Seeing Double On Yelp
Tobi O., Software Engineer
- May 27, 2015
Being able to easily find what you want on Yelp is a critical part in ensuring the best user experience. One thing that can negatively affect that experience is displaying duplicate business listings in search results, and if you use Yelp often enough, you might have run into duplicate listings yourself.
We constantly receive new business information from a variety of sources including external partners, business owners, and Yelp users. It isn’t always easy to tie different updates from different sources to the same business listing, so we sometimes mistakenly generate duplicates. Duplicates are especially bad when both listings have user-generated content as they lead to user confusion over which page is the “right” one to add a review or check-in to.
The problem of detecting and merging duplicates isn’t trivial. Merging two businesses involves moving and destroying information from multiple tables which is difficult for us to undo without significant manual effort. A pair of businesses can have slightly different names, categories, and addresses while still being duplicates, so trying to be safe by only merging exact matches isn’t good enough. On the other hand, using simple text similarity measures generates a lot of false positives by misclassifying cases like:
- two businesses that are part of the same chain and are located close to one another
- one business that is a sub-business of another (e.g. Monterey Bay Aquarium and Jellies Experience at the Monterey Bay Aquarium)
- a professional and the practice that they work at (e.g. Coldwell Banker and Rose Parmelee - Coldwell Banker)

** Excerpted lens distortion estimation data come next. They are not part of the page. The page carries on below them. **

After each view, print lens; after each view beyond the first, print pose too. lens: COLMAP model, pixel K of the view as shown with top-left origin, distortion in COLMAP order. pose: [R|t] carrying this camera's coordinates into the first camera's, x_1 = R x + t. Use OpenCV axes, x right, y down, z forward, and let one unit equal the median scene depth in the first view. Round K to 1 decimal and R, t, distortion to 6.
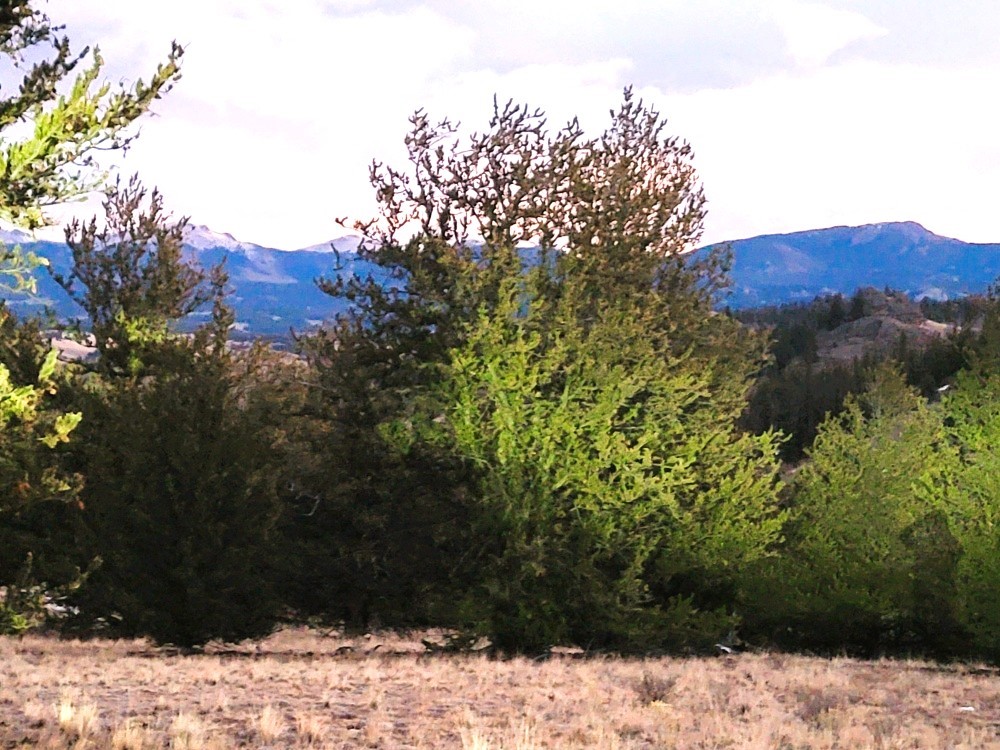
lens RADIAL K [[1911.2, 0, 492.1], [0, 1911.2, 375.2], [0, 0, 1]] dist [0.107542, 0.000000]
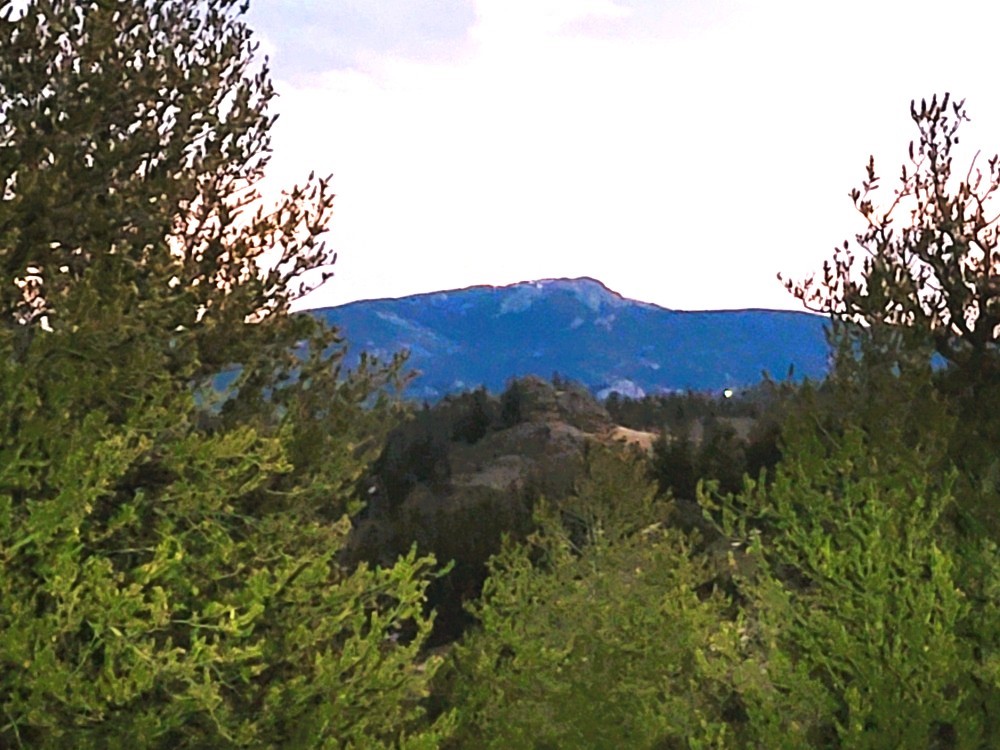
lens RADIAL K [[3035.6, 0, 493.0], [0, 3035.6, 370.1], [0, 0, 1]] dist [0.131655, 0.000000]
pose [[0.983230, -0.012843, 0.181916, 0.023130], [0.022045, 0.998572, -0.048653, 0.020143], [-0.181032, 0.051847, 0.982110, 0.219955]]
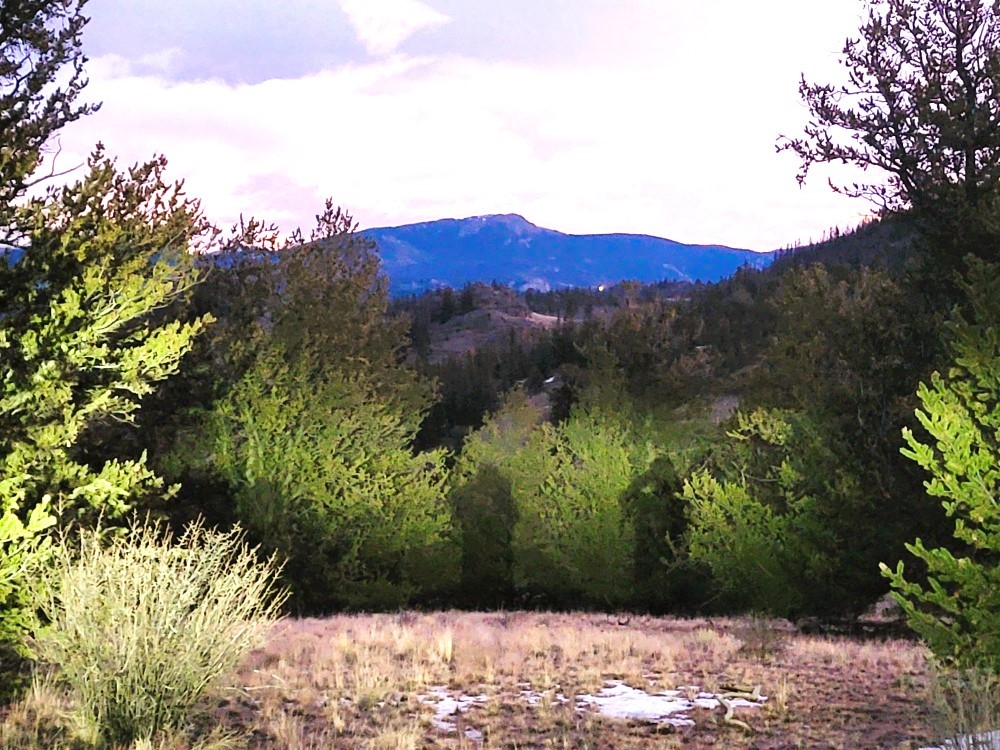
lens RADIAL K [[1911.2, 0, 499.0], [0, 1911.2, 370.0], [0, 0, 1]] dist [0.107542, 0.000000]
pose [[0.978746, -0.024242, 0.203640, -0.090936], [0.023977, 0.999705, 0.003765, -0.032007], [-0.203671, 0.001198, 0.979039, -0.350665]]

The first step in our deduplication system is our Business Match service. Using a wrapper over Apache Kafka, every time a new business is created or a business’s attribute is changed, a batch that consumes messages published to the new_business and business_changed topics calls Business Match to find any potential duplicates of the affected business above a relatively low confidence threshold. Business Match works by taking partial business information (such as name, location, and phone) as input, querying Elasticsearch, reranking the results with a learned model, and returning any businesses that the model scores above a scoring threshold. If Business Match returns any results, the business pairs are added to a table of potential duplicates.
Our User Operations team is responsible for going through pairs of businesses in the table and either merging them or marking them as not duplicates. However, the rate at which duplicates are added to the queue far outpaces the rate that humans can manually verify them which motivated us to develop a high-precision duplicate business classifier that would allow us to automatically merge duplicate pairs of businesses.
Getting Labelled Data
In order for our classifier to work, we needed to get thousands of instances of correctly labelled training data. For this, we sampled rows from our business duplicate table and created Crowdflower tasks to get crowdsourced labelings. We’ve launched public tasks as well as internal-only tasks for our User Operations team which let us easily create a gold dataset of thousands of accurately labelled business pairs. In the future, we are planning on trying an active learning approach where only data that our classifier scores with low confidence is sent to Crowdflower, which would minimize the amount of necessary human effort and allow our classifier to reach a high accuracy with a minimal number of training instances.
Our classifier takes as input a pair of businesses and generates features based on analyzing and comparing the business fields. It uses the same model (scikit_learn’s Random Forests) and many of the same basic features as Business Match like geographical distance, synonym-aware field matching, and edit distance / Jaccard similarity on text fields. In order to capture the kinds of false positives described earlier, we also added two intermediate classifiers whose output was used as features for the final classifier.
We created a named entity recognizer to detect and label business names that indicate a person (e.g. lawyers, doctors, real estate agents) in order to detect the differences between a professional and their practice or two professionals working at the same practice.
Another feature we added is a logistic regression classifier that works by running a word aligner on both business names, finding which terms occur on one or both business names, and determining how discriminative the similarities and differences between the two names are. It outputs a confidence score, the number of uncommon words that appeared in one name but not the other, and the number of uncommon words that appeared in both names, which are used as features in the duplicate classifier.
Since merges are hard to undo, false positives are costly so the focus of our classifier was on precision rather than recall. Our main evaluation metric was F0.1 score, which treats precision as 10 times more important than recall. With all of our classifier’s features, we achieved a F0.1 score of 0.966 (99.1% precision, 27.7% recall) on a held-out data set, compared to a baseline F0.1 = 0.915 (97.1% precision, 13.4% recall) for the strategy of only merging exact (name/address) matches and F0.1 = 0.9415 (96.6% precision, 26.4% recall) using only the basic Business Match feature set.
With the work done on our duplicate classifier and automatic business merging, we’ve been able to merge over 500,000 duplicate listings. However, there’s still room for improvements on deduplication. Some things slated for future work are:
- language and geographical area-specific features
- focusing deduplication efforts on high-impact duplicates (based on number of search result impressions)
- extracting our named entity and discriminative word classifiers into libraries for use in other projects With the improvements to our classifier, we hope to be able to detect merge all high confidence duplicate business listings and minimize the necessary amount of human intervention.